(DATASET ENTRIES)
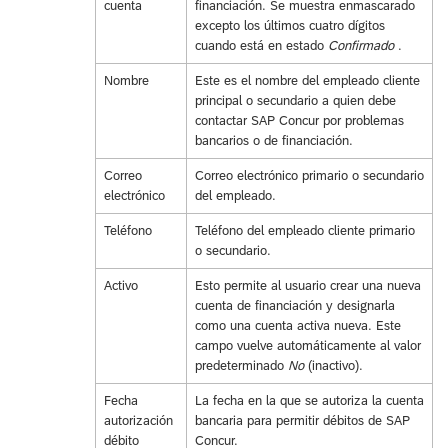
cuenta
financiación. Se muestra enmascarado
excepto los últimos cuatro dígitos
cuando está en estado
Confirmado
.
Nombre
Este es el nombre del empleado cliente
principal o secundario a quien debe
contactar SAP Concur por problemas
bancarios o de financiación.
Correo
Correo electrónico primario o secundario
electrónico
del empleado.
Teléfono
Teléfono del empleado cliente primario
o secundario.
Activo
Esto permite al usuario crear una nueva
cuenta de financiación y designarla
como una cuenta activa nueva. Este
campo vuelve automáticamente al valor
predeterminado
No
(inactivo).
Fecha
La fecha en la que se autoriza la cuenta
autorización
bancaria para permitir débitos de SAP
débito
Concur.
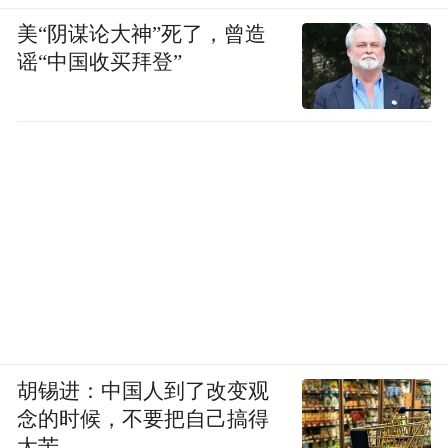
美“阴谋论大神”死了，曾造
谣“中国收买拜登”
胡锡进：中国人到了改变观
念的时候，不要把自己搞得
太苦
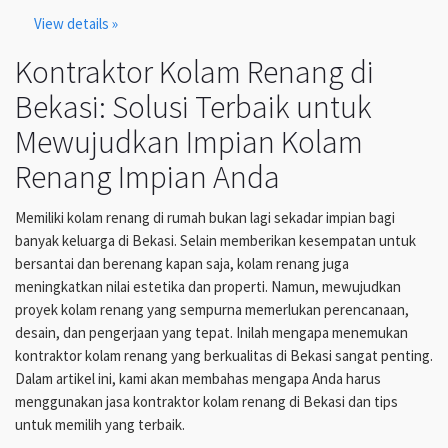
View details »
Kontraktor Kolam Renang di
Bekasi: Solusi Terbaik untuk
Mewujudkan Impian Kolam
Renang Impian Anda
Memiliki kolam renang di rumah bukan lagi sekadar impian bagi
banyak keluarga di Bekasi. Selain memberikan kesempatan untuk
bersantai dan berenang kapan saja, kolam renang juga
meningkatkan nilai estetika dan properti. Namun, mewujudkan
proyek kolam renang yang sempurna memerlukan perencanaan,
desain, dan pengerjaan yang tepat. Inilah mengapa menemukan
kontraktor kolam renang yang berkualitas di Bekasi sangat penting.
Dalam artikel ini, kami akan membahas mengapa Anda harus
menggunakan jasa kontraktor kolam renang di Bekasi dan tips
untuk memilih yang terbaik.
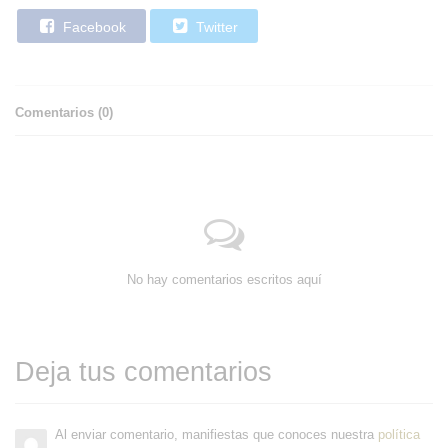
Facebook
Twitter
Comentarios (
0
)
No hay comentarios escritos aquí
Deja tus comentarios
Al enviar comentario, manifiestas que conoces nuestra
política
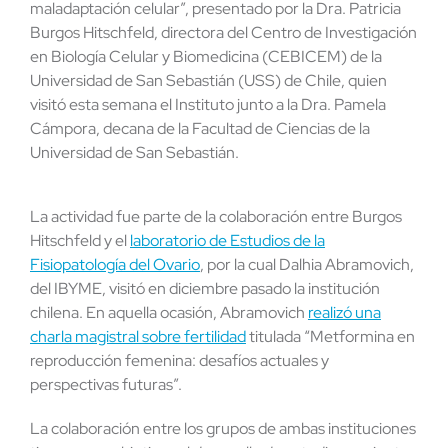
maladaptación celular”, presentado por la Dra. Patricia
Burgos Hitschfeld, directora del Centro de Investigación
en Biología Celular y Biomedicina (CEBICEM) de la
Universidad de San Sebastián (USS) de Chile, quien
visitó esta semana el Instituto junto a la Dra. Pamela
Cámpora, decana de la Facultad de Ciencias de la
Universidad de San Sebastián.
La actividad fue parte de la colaboración entre Burgos
Hitschfeld y el
laboratorio de Estudios de la
Fisiopatología del Ovario
, por la cual Dalhia Abramovich,
del IBYME, visitó en diciembre pasado la institución
chilena. En aquella ocasión, Abramovich
realizó una
charla magistral sobre fertilidad
titulada “Metformina en
reproducción femenina: desafíos actuales y
perspectivas futuras”.
La colaboración entre los grupos de ambas instituciones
(End DATASET ENTRIES)
DIRECTIONS: Scan the entries above for the string "empleado", and copy every line where it turns up.

ANSWER BOX:
Este es el nombre del empleado cliente
del empleado.
Teléfono del empleado cliente primario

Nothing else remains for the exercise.